◆ What you are asked to do
Reproduce the whole listing exactly, omitting any picture it holds.

◆ Collected data

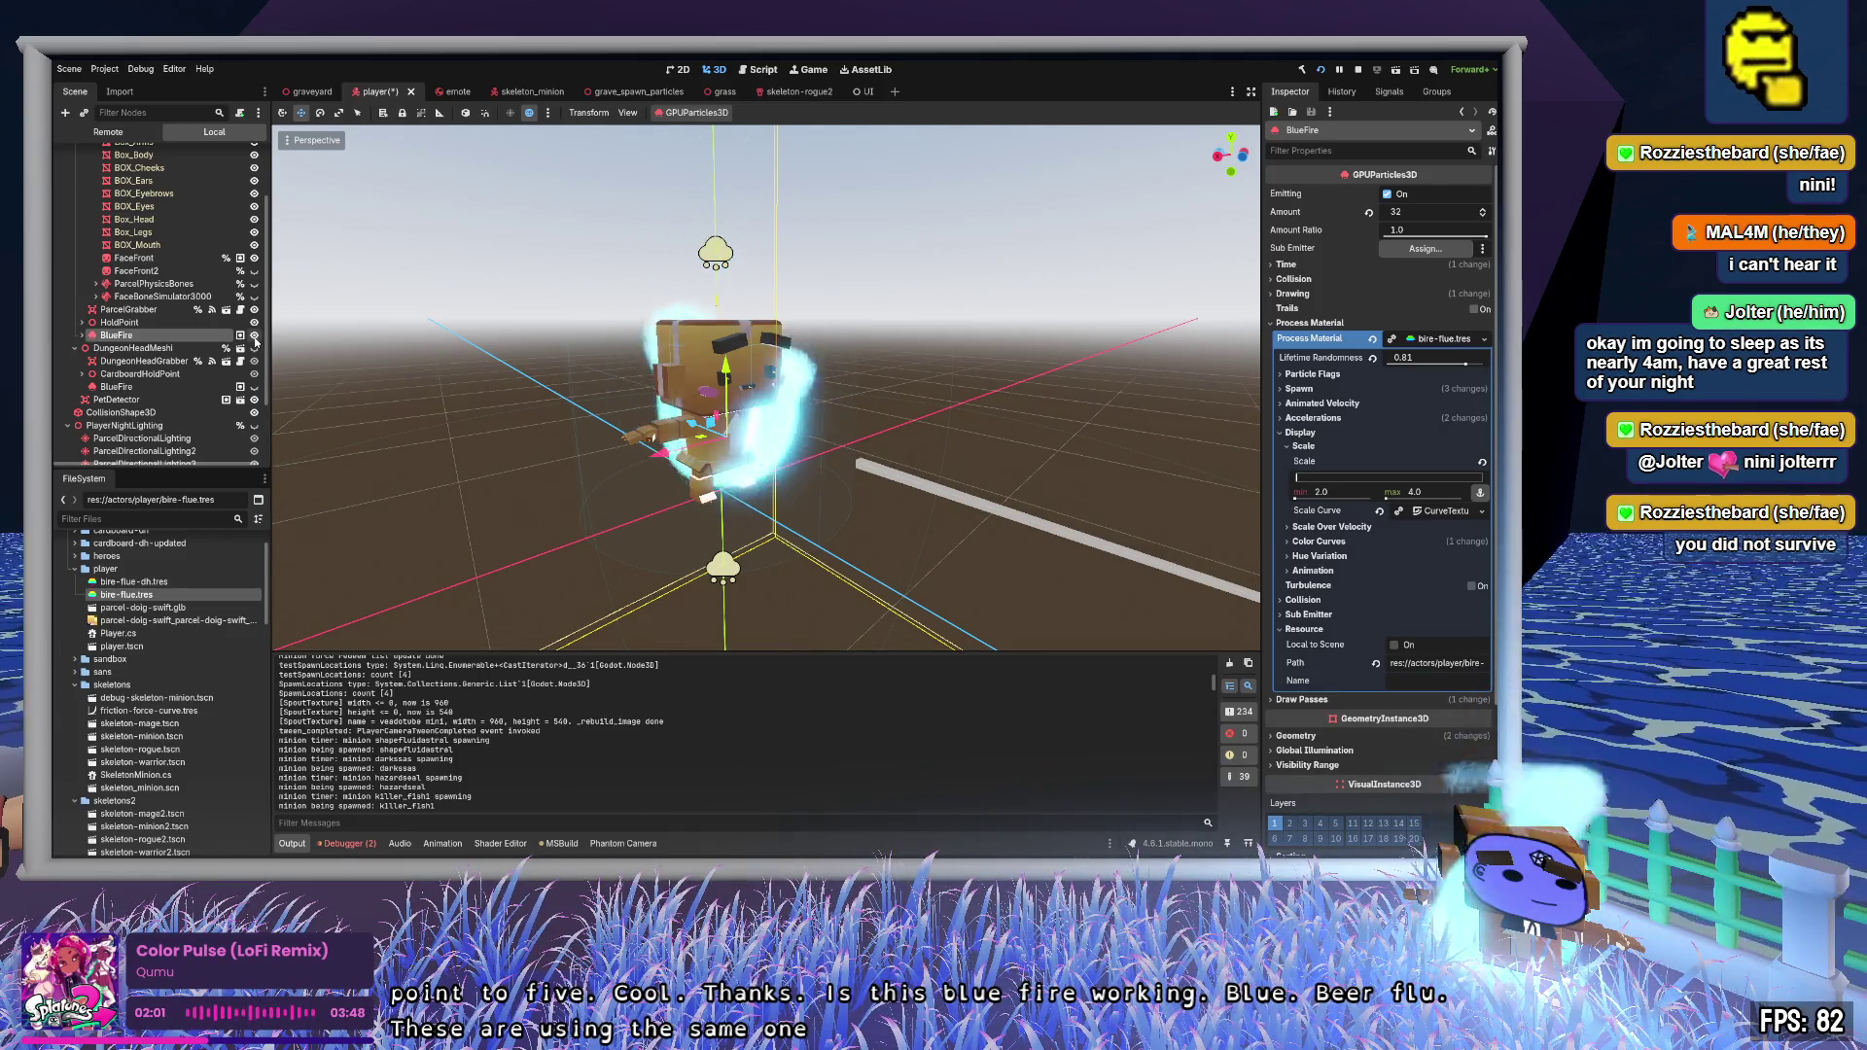
left_click(255, 336)
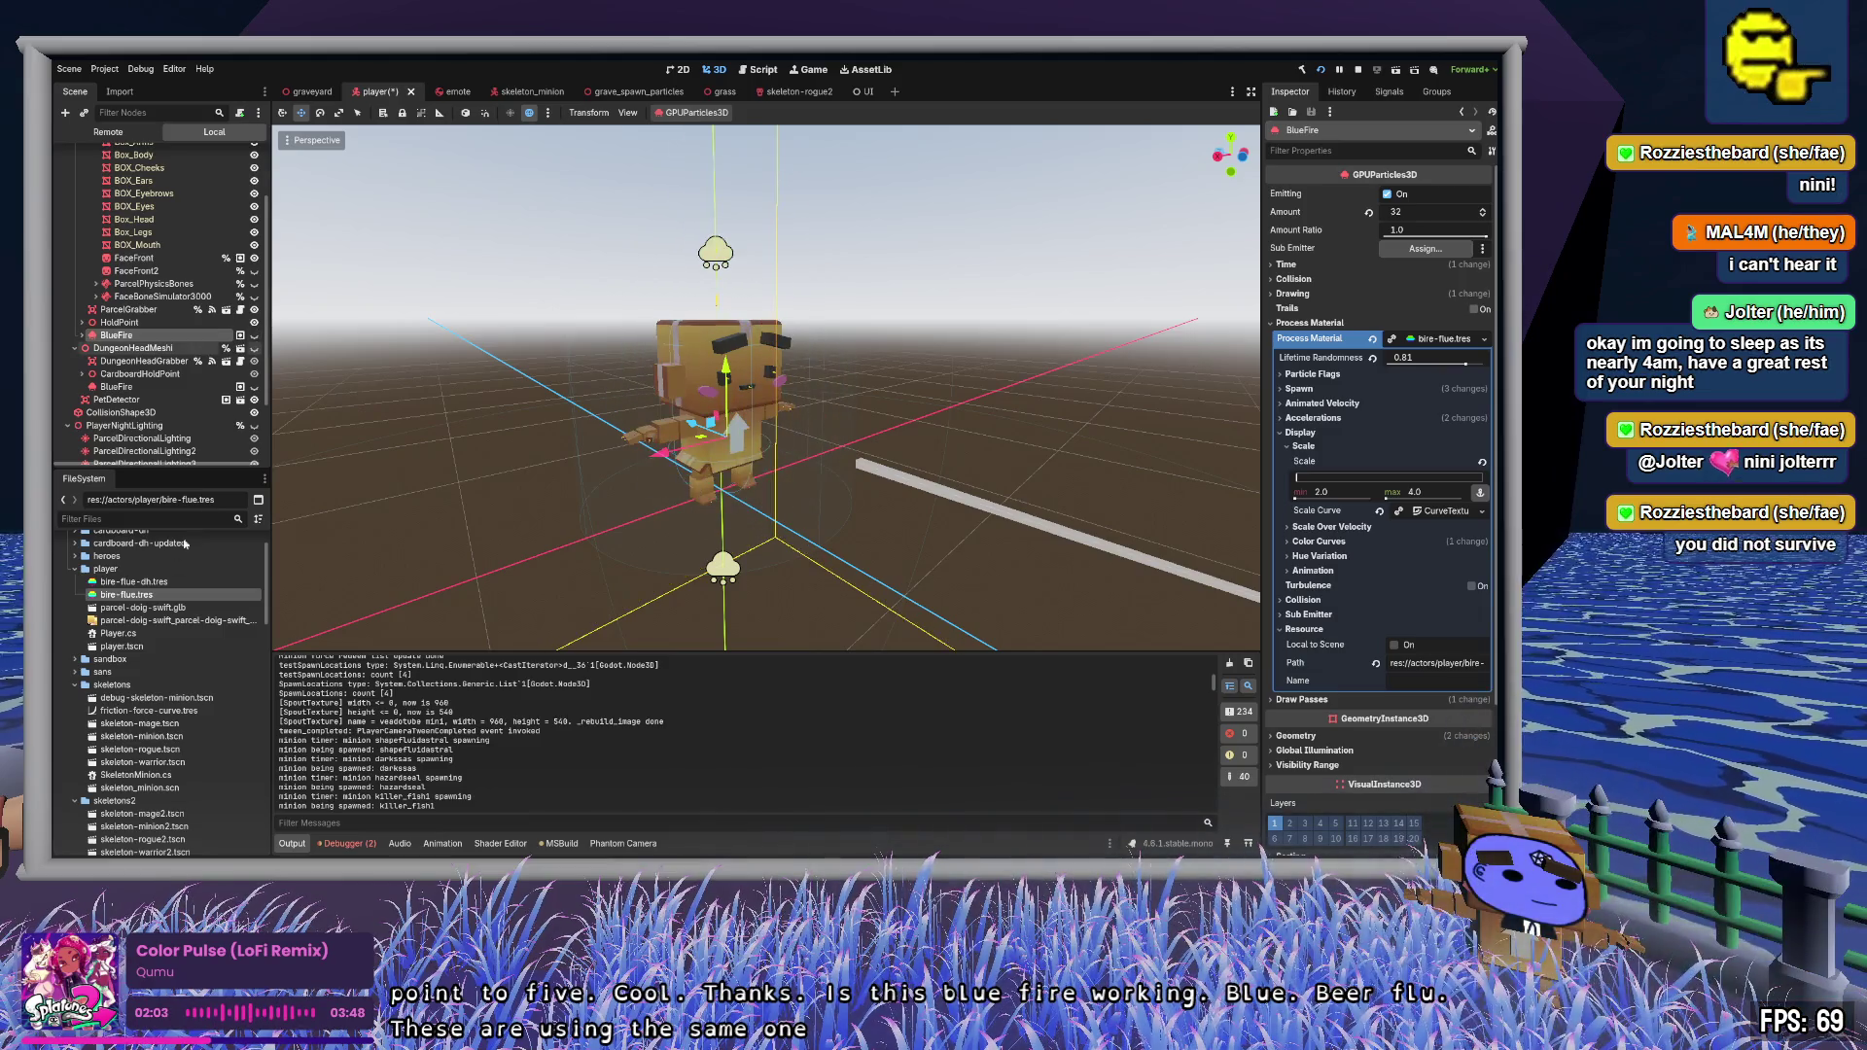
double_click(141, 584)
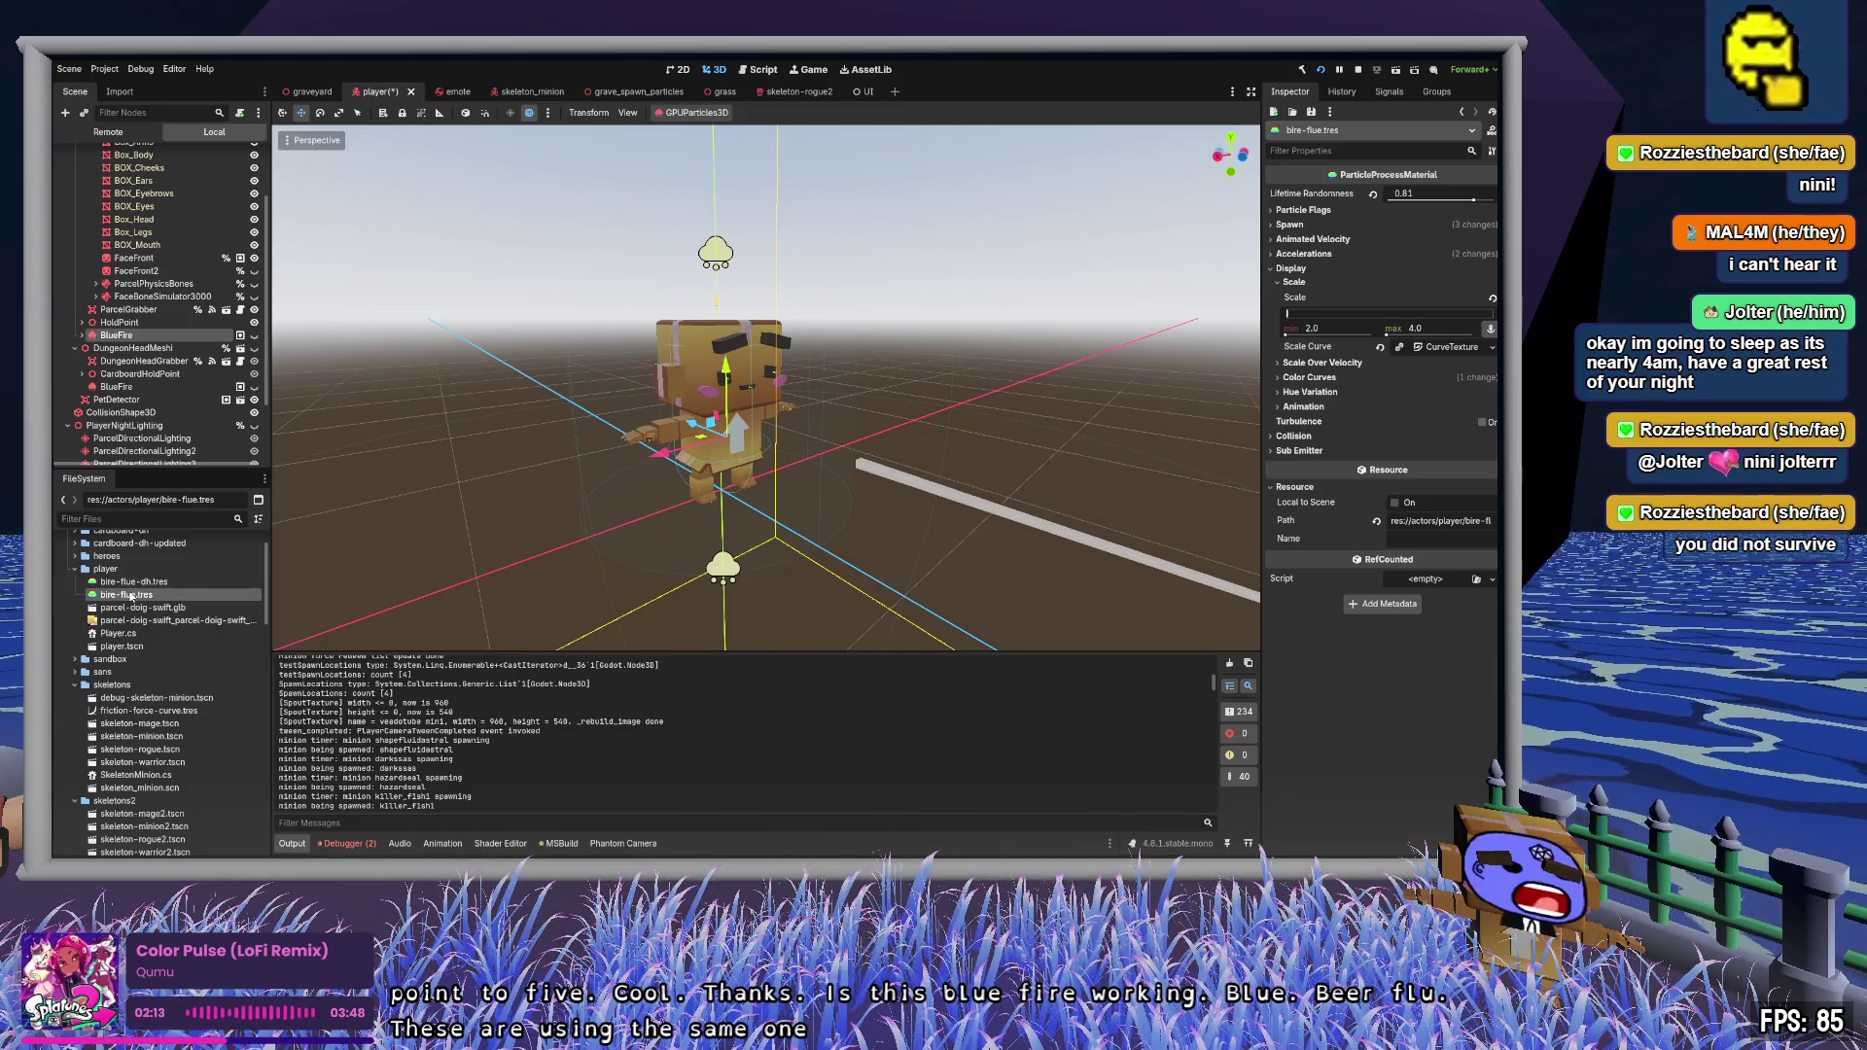
left_click(256, 335)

◆ Result
left_click(255, 336)
double_click(141, 584)
left_click(256, 335)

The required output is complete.